Pakistan recently opted for eight type 32 Qing class diesel-electric submarines with stealth and attack capabilities ideal for shallow waters of its littoral. This $5 billion deal is the largest order in the history of the PRC’s arms exports and announces its arrival as a supplier of major weapon systems. 


In 2016, Bangladesh also announced a deal for two smaller and less modern type 35 submarines - for a reported $300 million. That Bangladesh opted for an offensive undersea asset from China is a coup of sorts for Beijing’s strategy of arming India’s neighbours.


China’s model of weapon supplies is government to government contacts with upfront financing by Chinese state-owned banks. The Chinese have avoided competitive tendering process so far, but that may change going forward.  


Chinese weapons are cheap but untested in battle: 


One problem with Chinese weapons is that while their unit costs are lower they have high maintenance costs. Quality issues are plenty with missiles supplied to African countries not hitting targets and helicopters crashing. 


India’s challenge:


India lags China by a distance in arms exports. India exported arms worth $330 million in 2016. These include the supply of 11 fast interceptor boats to Mauritius, two 105 meters offshore patrol vessels to Sri Lanka ammunition to African countries and a few ALH helicopters to African and South American clients. India also gave some Russian-made Army surplus Mi24 attack helicopters to Afghanistan. 

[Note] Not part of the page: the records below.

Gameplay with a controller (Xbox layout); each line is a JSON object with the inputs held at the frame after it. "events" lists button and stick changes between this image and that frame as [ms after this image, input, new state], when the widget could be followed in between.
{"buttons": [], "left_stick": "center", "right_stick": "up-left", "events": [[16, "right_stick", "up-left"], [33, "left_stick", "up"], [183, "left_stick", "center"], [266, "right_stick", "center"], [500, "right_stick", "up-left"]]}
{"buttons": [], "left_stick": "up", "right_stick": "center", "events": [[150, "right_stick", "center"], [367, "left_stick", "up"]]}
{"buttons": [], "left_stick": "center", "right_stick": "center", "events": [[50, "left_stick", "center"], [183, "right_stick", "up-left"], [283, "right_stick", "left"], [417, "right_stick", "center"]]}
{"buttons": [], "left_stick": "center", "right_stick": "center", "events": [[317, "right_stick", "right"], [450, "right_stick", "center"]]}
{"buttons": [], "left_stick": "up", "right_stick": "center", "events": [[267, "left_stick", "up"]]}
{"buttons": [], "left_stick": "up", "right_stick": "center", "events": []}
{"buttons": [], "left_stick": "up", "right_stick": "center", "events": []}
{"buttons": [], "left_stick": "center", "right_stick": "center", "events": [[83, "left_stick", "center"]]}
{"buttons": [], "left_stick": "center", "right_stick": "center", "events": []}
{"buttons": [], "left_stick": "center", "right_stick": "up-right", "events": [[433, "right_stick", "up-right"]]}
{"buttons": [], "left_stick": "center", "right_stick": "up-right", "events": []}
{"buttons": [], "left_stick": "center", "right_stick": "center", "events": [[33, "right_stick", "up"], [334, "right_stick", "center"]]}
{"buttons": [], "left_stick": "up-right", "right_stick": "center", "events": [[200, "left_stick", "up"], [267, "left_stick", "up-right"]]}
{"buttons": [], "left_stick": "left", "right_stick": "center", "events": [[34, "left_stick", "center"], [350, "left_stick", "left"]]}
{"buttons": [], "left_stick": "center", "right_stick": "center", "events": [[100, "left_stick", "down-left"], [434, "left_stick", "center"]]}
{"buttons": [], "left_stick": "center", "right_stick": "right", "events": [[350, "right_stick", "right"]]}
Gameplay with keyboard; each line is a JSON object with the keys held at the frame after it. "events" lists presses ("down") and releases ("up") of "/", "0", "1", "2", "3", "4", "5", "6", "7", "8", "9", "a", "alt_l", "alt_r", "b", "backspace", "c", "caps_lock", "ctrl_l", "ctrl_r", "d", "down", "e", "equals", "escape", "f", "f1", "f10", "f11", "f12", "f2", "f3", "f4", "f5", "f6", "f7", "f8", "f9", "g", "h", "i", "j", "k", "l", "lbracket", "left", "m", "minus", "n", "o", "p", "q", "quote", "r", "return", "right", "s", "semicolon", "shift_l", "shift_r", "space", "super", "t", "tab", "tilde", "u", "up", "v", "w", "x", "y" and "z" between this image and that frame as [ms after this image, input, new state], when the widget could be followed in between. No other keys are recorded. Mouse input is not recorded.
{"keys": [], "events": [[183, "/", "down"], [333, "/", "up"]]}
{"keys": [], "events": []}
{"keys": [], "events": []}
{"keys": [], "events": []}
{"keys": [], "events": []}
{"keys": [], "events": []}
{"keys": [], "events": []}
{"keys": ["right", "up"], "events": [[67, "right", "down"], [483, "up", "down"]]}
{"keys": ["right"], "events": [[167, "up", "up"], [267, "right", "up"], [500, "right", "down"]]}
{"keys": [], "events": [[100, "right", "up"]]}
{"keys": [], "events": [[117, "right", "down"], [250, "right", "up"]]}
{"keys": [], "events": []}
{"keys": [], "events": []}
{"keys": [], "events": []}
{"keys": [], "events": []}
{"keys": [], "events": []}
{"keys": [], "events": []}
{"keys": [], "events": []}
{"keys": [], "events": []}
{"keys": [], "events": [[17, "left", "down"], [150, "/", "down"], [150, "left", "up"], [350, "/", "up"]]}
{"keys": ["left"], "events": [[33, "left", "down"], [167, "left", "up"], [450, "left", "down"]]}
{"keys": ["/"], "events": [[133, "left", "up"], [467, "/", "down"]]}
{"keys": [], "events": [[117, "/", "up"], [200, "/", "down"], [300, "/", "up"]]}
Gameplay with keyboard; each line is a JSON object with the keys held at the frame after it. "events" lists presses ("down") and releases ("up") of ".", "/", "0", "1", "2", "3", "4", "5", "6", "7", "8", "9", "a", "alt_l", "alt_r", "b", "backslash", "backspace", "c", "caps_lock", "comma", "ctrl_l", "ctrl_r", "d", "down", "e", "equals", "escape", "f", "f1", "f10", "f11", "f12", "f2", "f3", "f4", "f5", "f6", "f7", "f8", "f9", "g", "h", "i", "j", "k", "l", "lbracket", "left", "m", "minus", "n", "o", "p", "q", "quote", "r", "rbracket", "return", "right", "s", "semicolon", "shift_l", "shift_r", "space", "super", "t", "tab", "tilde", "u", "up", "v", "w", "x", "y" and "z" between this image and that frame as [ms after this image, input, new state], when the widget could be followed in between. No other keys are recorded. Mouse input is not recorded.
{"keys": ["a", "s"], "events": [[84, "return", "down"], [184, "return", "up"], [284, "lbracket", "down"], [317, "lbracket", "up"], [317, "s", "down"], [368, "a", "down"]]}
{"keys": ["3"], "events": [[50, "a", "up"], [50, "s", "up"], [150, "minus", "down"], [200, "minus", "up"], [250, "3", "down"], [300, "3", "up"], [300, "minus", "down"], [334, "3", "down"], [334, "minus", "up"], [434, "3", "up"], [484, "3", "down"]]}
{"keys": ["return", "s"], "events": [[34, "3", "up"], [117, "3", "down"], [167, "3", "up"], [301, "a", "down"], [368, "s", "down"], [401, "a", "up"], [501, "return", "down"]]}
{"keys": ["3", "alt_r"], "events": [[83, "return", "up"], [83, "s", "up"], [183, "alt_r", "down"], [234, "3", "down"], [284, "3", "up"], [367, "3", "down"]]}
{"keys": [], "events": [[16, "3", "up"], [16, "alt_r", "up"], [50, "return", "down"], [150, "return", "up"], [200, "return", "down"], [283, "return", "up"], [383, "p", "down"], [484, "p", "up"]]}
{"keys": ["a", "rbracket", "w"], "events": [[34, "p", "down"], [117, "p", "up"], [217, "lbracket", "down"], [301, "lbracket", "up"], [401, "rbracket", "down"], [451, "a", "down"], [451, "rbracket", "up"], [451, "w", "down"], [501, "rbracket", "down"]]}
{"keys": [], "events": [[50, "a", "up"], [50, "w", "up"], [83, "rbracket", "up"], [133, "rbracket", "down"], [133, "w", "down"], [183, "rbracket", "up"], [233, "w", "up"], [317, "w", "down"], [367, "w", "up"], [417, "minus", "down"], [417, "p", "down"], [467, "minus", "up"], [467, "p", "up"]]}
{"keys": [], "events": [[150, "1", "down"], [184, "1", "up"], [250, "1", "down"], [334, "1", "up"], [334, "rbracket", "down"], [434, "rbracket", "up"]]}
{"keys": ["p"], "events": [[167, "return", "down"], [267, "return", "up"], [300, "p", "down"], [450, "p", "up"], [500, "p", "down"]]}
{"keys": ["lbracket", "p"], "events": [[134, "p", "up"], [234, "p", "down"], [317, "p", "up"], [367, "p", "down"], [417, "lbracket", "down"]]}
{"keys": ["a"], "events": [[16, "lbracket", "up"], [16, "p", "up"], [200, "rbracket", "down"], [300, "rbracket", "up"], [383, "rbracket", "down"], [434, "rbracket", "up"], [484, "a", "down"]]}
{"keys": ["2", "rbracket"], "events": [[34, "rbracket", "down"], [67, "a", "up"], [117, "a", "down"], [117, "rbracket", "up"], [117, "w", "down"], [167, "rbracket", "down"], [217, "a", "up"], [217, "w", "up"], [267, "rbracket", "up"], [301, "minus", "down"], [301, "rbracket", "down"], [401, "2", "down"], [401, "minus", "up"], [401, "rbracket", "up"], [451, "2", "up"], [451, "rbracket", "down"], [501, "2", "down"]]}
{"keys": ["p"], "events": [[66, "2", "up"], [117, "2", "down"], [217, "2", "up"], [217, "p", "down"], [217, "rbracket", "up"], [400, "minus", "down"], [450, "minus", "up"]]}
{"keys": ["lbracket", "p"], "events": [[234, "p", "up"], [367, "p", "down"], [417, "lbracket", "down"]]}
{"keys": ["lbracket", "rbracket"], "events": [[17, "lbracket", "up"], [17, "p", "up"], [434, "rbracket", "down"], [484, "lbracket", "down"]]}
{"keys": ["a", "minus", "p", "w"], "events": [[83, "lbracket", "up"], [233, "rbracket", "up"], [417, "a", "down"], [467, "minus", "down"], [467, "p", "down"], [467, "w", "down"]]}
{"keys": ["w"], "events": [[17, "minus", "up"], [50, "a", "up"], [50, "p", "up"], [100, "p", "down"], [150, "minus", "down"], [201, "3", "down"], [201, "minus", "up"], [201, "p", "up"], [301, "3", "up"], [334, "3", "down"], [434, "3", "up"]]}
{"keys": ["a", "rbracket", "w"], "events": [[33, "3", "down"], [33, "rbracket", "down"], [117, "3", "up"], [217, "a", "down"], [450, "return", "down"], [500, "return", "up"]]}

Under the Make in India policy, India’s indigenous military equipment manufacturing capability is about to undergo a radical fillip. In a few years, India could well be in a position to export indigenously made ultra modern weapon systems such as frigates. 


However, the one big offensive weapons that could see India’s emergence as a major exporter is the supersonic Brahmos cruise missile co-developed with Russia. This missile and its air-launched version coming on tap over the next two years have elicited interest from 15 countries including the UAE. 


For India to match China in scale and depth of weapons systems though may yet take the better part of ten years as currently, we lacks the requisite infrastructure and capability. India also needs to be more aggressive in marketing her military hardware going forward this will have to include providing export credit through Indian banks.


Ninad D Sheth is a senior Delhi-based journalist. The views expressed in this article are his own.